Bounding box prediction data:
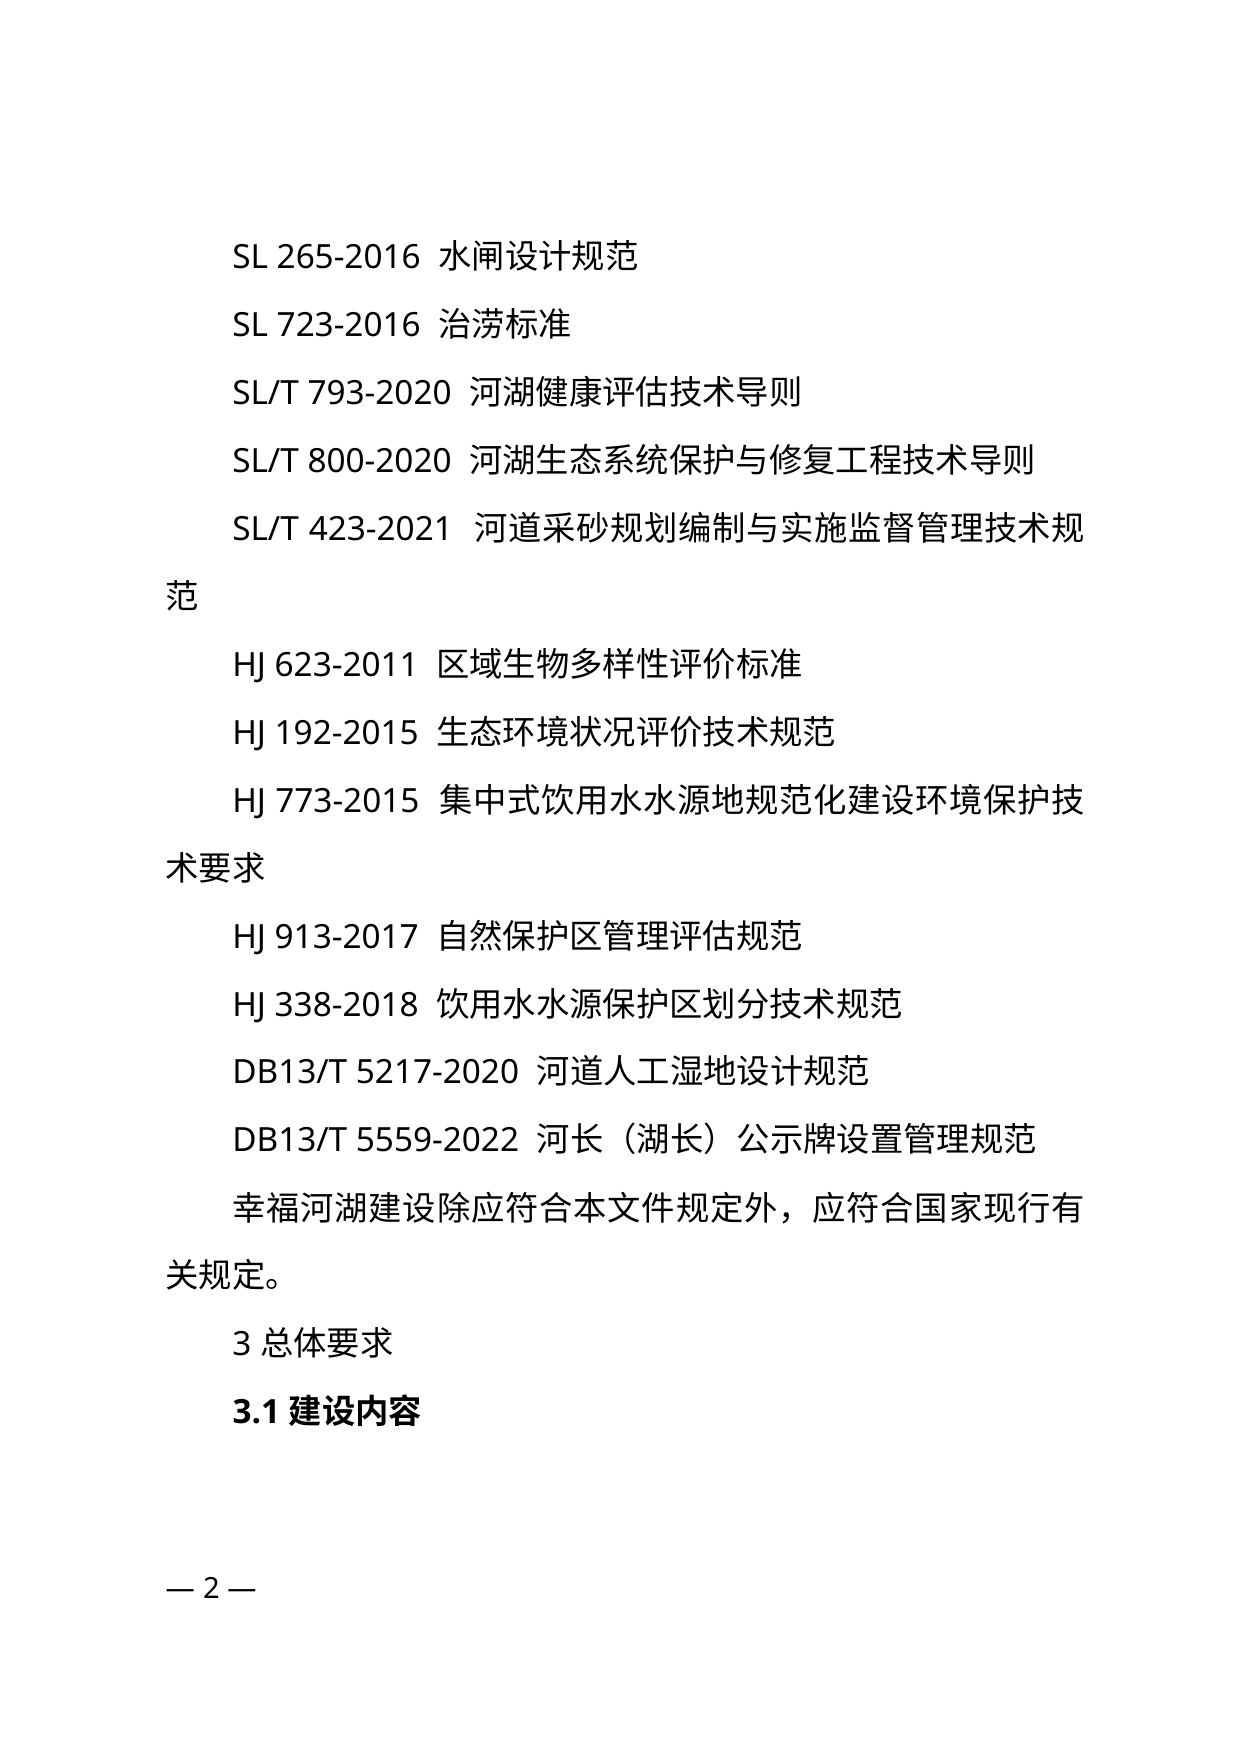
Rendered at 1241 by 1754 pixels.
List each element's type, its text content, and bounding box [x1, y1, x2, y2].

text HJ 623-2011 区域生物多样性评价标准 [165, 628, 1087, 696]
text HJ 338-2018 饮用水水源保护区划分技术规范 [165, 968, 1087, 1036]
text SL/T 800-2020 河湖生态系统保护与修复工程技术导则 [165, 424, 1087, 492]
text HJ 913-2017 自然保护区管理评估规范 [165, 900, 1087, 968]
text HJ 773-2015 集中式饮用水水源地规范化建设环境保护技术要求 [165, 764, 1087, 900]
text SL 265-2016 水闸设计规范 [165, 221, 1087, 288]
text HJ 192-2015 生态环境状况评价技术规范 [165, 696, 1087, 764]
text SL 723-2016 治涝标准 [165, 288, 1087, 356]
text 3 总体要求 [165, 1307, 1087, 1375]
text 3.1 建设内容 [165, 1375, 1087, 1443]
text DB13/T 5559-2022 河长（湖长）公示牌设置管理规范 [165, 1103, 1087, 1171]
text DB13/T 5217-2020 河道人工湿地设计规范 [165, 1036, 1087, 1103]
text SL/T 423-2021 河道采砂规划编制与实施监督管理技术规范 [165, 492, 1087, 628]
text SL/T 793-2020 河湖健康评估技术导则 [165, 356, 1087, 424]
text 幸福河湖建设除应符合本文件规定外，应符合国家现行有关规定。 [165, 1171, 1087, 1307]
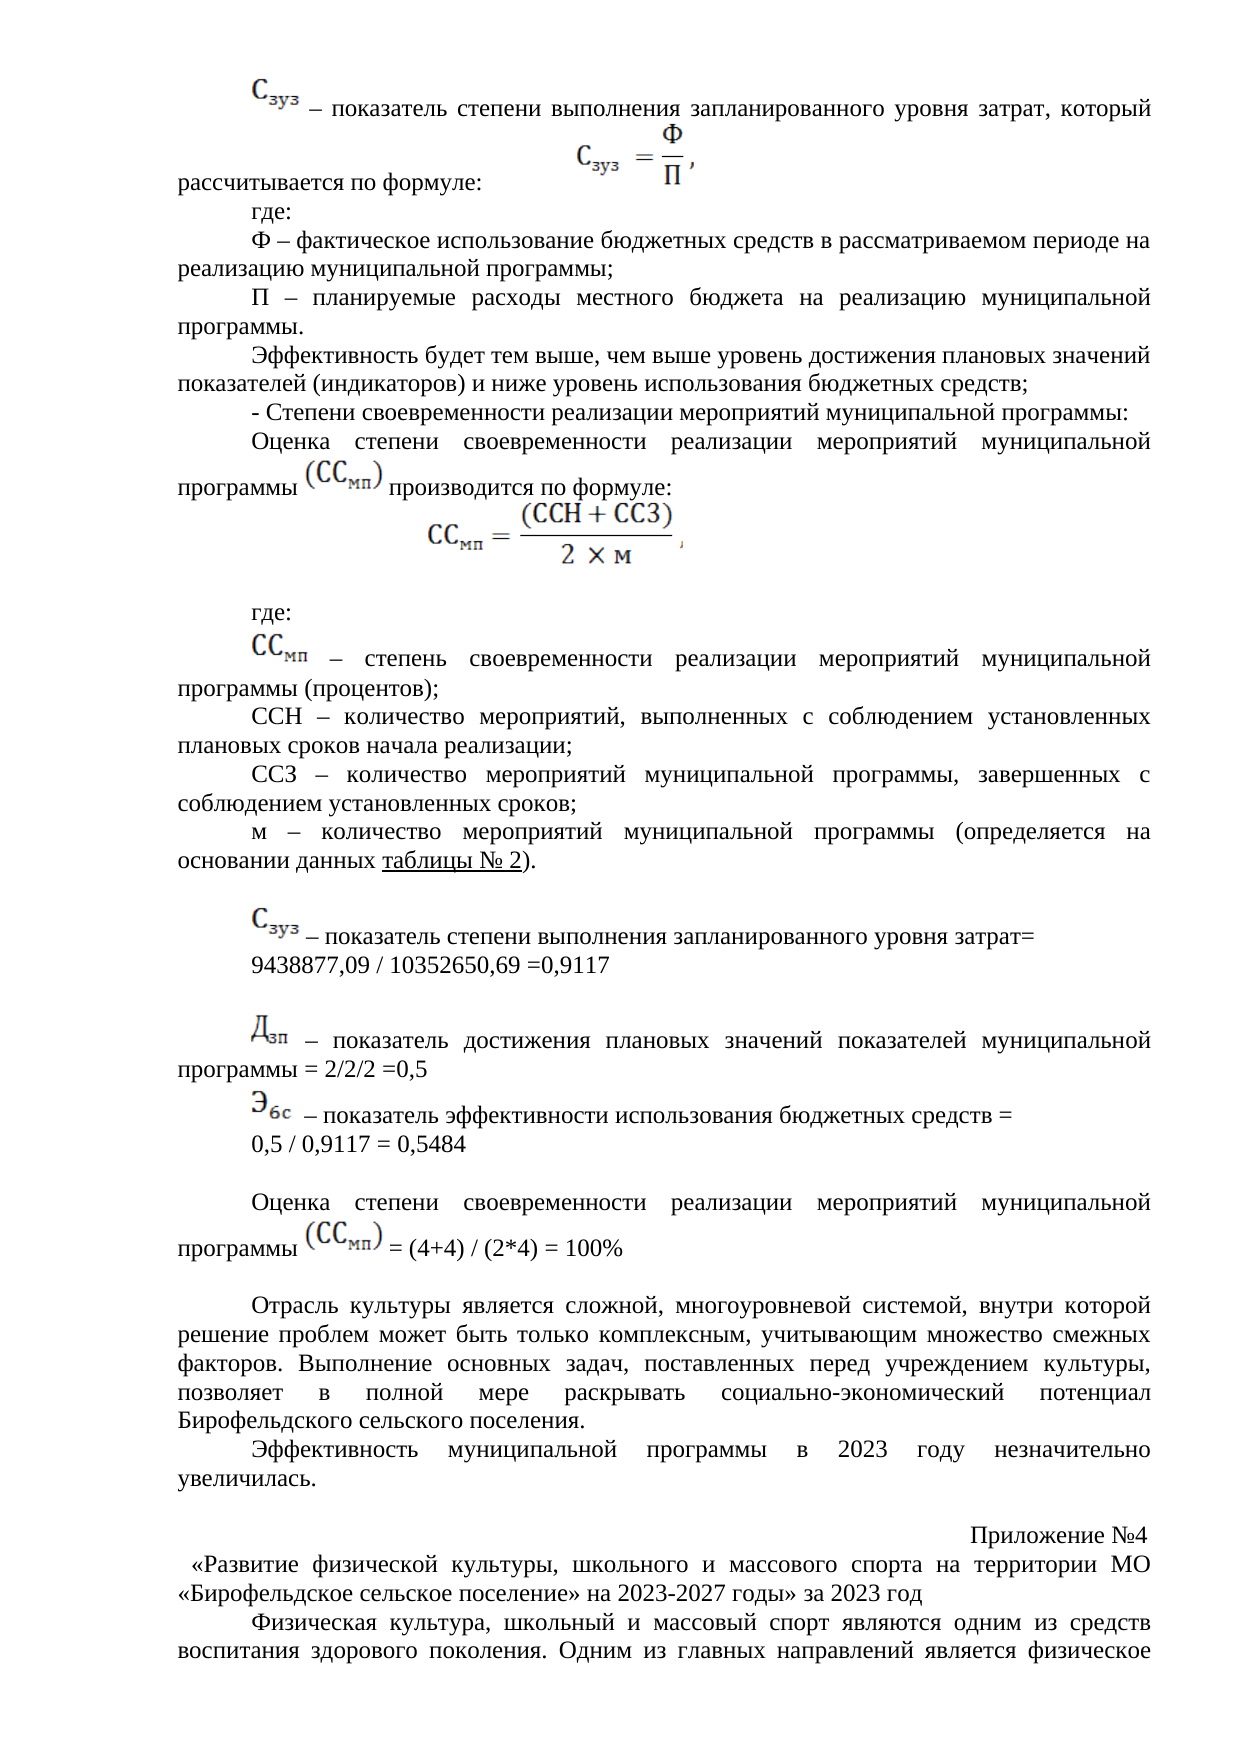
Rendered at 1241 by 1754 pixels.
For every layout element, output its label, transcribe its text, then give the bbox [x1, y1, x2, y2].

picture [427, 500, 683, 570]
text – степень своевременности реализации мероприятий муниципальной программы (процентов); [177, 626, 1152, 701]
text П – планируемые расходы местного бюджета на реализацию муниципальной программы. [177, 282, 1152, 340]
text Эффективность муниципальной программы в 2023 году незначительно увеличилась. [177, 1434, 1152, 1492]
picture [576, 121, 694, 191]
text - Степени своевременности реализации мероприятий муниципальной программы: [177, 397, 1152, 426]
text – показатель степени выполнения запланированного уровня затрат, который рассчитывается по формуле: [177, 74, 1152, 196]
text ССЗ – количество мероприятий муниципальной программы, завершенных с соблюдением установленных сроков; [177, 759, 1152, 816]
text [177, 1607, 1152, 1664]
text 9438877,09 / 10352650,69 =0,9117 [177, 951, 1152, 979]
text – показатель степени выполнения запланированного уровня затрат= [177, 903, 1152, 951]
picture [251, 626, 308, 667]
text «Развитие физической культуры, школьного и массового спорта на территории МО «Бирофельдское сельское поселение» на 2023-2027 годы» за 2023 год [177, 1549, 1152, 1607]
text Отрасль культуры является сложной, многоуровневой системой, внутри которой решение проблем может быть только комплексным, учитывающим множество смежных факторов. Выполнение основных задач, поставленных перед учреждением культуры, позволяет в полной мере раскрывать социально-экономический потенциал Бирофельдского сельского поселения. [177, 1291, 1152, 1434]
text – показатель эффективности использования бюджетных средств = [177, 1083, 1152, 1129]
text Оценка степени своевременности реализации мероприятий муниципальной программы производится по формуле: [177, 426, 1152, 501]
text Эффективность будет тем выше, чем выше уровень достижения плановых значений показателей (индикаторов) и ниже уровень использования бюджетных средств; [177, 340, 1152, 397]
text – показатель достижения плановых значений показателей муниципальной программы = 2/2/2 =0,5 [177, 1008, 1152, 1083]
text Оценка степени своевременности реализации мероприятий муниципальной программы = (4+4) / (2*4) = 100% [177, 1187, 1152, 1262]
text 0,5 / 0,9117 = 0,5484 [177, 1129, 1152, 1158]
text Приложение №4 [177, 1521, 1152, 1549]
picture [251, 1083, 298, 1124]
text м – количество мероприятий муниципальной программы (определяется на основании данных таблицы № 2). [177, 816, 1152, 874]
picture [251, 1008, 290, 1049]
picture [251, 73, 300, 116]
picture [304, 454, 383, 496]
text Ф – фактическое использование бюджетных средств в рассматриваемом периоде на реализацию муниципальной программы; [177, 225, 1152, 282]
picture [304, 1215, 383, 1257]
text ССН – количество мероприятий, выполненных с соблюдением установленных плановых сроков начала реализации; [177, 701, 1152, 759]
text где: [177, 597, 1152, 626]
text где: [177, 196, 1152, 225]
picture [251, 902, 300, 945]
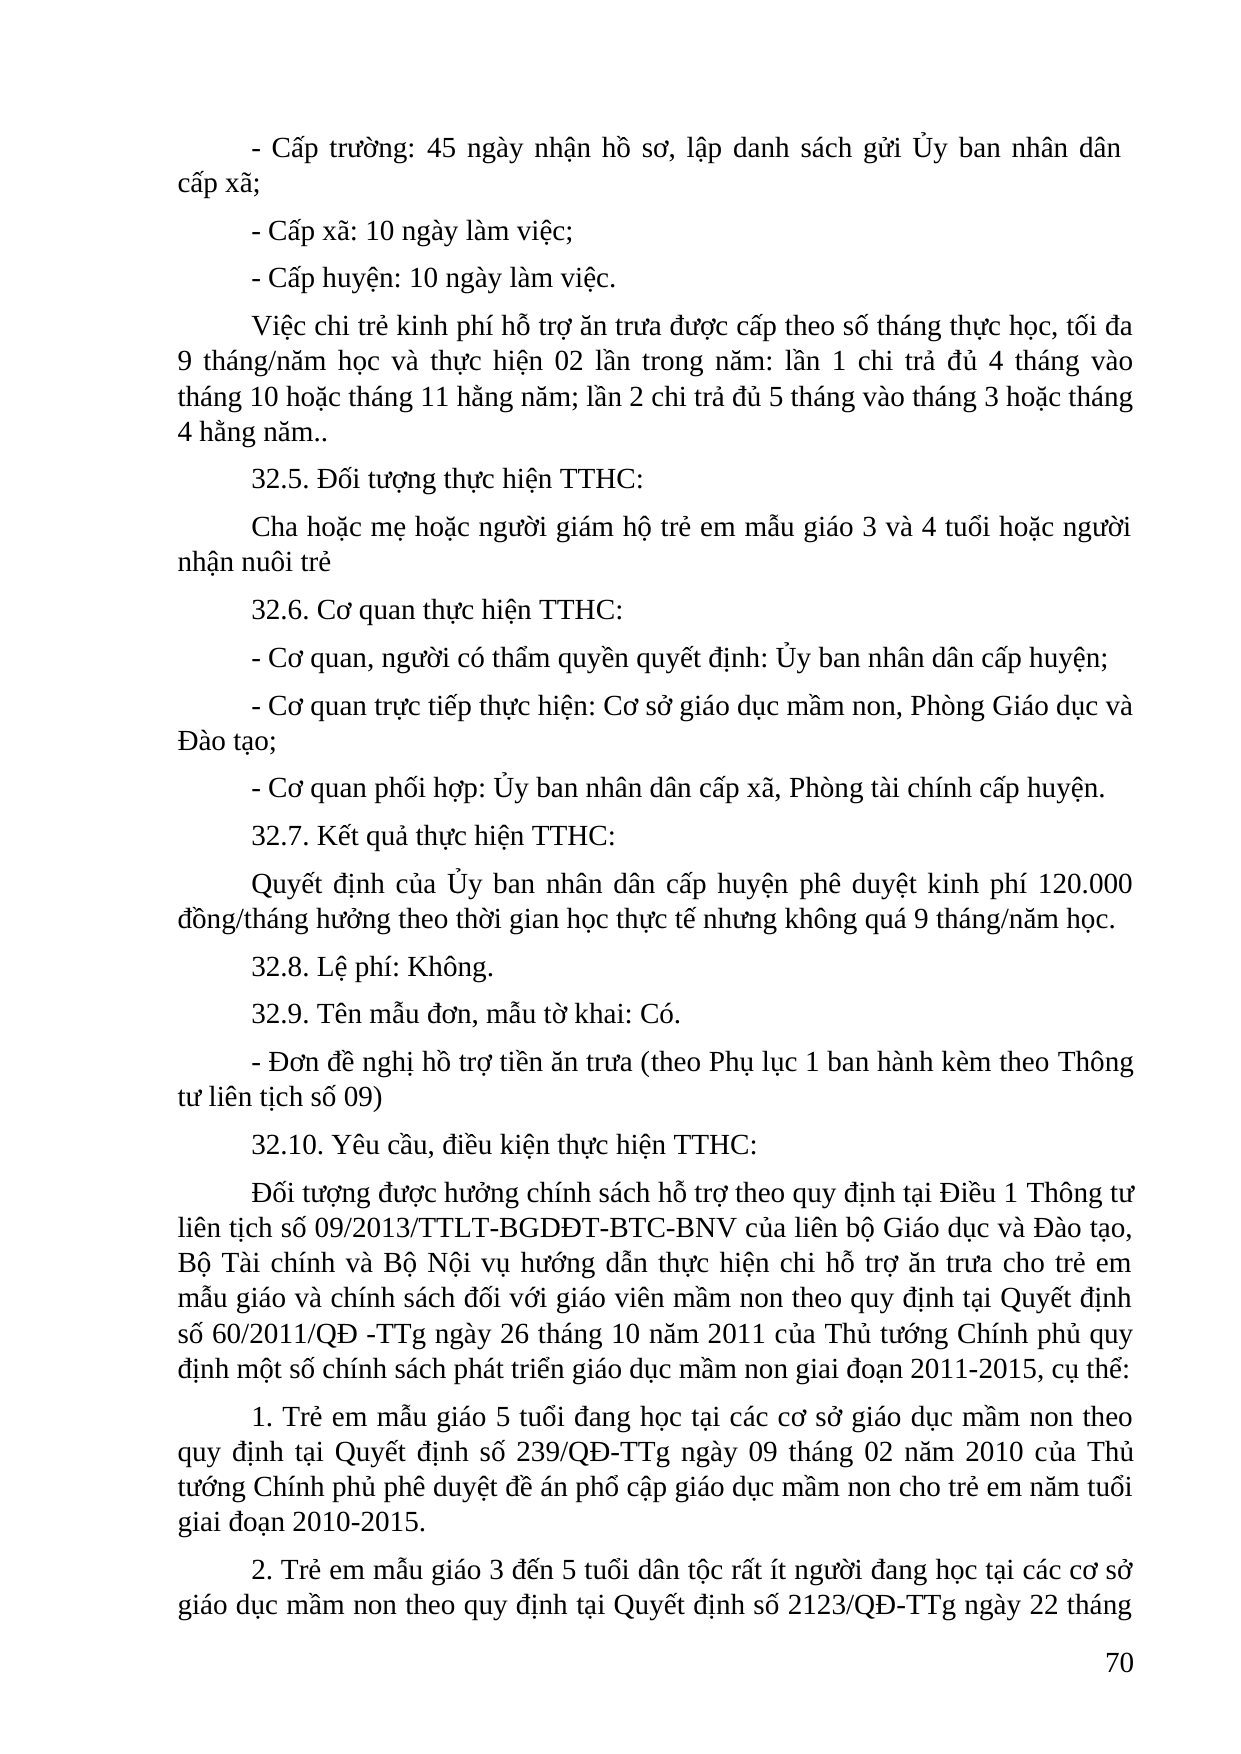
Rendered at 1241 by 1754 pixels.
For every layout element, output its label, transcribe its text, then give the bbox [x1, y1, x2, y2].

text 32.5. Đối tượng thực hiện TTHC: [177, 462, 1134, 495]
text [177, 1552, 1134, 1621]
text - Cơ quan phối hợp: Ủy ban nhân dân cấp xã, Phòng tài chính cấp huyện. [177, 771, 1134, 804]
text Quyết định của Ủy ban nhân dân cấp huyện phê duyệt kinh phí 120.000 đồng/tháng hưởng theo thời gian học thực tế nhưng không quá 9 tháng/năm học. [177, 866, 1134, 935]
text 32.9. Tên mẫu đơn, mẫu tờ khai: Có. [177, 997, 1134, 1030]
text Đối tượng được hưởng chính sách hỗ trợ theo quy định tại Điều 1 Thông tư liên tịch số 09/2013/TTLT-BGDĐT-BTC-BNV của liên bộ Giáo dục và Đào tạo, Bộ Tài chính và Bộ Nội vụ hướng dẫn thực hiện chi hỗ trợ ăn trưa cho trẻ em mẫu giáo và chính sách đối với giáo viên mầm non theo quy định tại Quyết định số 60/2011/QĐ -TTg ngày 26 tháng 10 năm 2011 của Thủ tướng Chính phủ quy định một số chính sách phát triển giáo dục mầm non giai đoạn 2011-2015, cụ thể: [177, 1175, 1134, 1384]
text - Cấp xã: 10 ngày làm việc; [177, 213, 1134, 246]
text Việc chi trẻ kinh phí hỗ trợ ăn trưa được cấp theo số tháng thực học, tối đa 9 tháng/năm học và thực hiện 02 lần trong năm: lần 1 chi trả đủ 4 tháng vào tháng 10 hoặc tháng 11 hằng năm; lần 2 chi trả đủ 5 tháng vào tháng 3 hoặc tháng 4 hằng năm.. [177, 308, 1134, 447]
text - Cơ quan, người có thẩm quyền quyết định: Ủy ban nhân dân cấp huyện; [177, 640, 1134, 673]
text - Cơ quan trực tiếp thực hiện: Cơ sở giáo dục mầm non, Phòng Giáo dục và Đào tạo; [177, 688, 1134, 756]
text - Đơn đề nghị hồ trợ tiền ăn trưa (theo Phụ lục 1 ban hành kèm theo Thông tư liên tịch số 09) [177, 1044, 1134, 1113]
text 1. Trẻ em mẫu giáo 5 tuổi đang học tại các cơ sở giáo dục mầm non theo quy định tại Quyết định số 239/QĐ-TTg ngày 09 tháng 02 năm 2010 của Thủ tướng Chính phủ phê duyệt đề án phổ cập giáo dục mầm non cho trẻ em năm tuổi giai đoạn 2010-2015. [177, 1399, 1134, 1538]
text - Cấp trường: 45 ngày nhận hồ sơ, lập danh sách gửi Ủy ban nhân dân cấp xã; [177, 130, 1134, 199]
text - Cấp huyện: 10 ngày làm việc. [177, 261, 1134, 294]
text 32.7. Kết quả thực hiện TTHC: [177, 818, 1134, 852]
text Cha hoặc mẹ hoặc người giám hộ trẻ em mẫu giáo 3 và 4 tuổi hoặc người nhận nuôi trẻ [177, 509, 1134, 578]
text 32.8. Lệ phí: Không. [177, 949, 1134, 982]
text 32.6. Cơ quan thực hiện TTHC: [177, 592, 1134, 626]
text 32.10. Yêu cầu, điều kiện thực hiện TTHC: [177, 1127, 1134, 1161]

Required work: Return all lines from the data above with "использования" in them.

Solution to the exercise:
text – показатель эффективности использования бюджетных средств = [177, 1083, 1152, 1129]
text Эффективность будет тем выше, чем выше уровень достижения плановых значений показателей (индикаторов) и ниже уровень использования бюджетных средств; [177, 340, 1152, 397]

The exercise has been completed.